• Problem: Collect every line of the records that contains the string "elevation". Case counts, so a line matches only if the letters agree in case.

— Start Records provided —

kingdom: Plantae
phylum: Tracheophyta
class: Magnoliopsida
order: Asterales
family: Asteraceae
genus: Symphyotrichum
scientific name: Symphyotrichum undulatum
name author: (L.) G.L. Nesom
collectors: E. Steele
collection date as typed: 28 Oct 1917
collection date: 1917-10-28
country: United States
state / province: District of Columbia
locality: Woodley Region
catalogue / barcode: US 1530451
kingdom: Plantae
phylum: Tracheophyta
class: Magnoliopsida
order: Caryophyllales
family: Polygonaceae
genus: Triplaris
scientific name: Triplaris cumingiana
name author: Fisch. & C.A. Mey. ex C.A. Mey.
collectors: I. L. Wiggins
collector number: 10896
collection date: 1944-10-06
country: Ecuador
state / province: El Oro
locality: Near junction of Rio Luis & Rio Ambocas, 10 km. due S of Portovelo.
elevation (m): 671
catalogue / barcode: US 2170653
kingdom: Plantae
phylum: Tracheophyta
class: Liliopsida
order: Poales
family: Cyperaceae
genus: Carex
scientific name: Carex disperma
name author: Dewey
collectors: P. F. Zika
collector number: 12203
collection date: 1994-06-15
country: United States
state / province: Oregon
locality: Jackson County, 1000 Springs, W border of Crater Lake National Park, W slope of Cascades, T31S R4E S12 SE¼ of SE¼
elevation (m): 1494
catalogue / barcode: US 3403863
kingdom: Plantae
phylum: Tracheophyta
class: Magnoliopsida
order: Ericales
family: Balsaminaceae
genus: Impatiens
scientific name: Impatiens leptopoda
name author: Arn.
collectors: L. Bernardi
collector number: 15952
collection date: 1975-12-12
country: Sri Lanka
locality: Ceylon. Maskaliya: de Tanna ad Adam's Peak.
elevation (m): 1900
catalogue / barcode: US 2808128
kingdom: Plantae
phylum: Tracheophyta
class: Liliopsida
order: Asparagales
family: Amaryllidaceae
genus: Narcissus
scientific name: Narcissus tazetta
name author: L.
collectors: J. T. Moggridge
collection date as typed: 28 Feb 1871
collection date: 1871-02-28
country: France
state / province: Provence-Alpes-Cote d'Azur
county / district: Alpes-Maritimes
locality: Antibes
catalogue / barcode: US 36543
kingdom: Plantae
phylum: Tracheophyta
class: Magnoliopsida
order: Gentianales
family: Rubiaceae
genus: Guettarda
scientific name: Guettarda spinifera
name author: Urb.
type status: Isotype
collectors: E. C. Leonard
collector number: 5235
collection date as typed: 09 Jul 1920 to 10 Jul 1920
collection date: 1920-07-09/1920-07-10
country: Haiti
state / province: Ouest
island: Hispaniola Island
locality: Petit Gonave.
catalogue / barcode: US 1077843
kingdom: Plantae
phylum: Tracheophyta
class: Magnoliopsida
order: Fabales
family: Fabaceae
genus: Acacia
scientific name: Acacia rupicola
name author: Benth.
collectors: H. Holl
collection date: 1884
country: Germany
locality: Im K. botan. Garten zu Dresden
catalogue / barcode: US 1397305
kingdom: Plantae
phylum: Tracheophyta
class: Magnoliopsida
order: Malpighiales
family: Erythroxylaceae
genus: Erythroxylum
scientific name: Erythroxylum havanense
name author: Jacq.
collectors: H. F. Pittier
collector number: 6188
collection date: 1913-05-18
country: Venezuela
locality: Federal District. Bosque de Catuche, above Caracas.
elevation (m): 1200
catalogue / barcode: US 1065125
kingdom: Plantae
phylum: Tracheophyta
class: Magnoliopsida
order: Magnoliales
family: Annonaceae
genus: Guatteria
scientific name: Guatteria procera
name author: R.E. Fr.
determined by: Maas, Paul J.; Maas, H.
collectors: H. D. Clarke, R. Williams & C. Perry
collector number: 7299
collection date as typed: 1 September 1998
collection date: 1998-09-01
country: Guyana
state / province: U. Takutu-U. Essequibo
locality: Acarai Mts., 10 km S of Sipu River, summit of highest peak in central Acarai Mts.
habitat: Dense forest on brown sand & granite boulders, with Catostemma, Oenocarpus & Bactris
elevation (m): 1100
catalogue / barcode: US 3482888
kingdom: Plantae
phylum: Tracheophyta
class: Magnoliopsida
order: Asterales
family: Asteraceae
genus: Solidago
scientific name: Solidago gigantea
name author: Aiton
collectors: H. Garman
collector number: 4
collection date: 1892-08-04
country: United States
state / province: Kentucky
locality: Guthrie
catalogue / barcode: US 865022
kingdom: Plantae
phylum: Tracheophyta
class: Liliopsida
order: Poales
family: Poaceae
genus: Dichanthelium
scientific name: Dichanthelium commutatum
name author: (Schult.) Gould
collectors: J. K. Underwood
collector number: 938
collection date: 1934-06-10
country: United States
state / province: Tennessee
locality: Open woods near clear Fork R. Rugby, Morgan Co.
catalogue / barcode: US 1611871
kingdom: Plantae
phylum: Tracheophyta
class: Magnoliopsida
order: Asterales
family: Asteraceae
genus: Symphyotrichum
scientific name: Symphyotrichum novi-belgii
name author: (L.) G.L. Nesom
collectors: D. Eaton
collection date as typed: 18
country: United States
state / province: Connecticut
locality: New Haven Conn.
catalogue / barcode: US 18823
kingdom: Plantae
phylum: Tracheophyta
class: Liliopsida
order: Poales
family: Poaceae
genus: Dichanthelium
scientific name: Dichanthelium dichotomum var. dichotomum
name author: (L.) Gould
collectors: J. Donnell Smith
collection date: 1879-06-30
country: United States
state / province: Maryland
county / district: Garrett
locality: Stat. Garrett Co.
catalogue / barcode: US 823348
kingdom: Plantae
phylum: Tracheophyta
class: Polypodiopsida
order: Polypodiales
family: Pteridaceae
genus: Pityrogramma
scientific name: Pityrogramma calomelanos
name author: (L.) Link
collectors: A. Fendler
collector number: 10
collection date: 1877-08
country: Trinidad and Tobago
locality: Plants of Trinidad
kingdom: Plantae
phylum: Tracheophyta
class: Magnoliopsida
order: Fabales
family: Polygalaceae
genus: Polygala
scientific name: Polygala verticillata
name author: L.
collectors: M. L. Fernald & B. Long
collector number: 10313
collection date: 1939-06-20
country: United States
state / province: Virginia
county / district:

— End Records provided —

• Full answer:
elevation (m): 671
elevation (m): 1494
elevation (m): 1900
elevation (m): 1200
elevation (m): 1100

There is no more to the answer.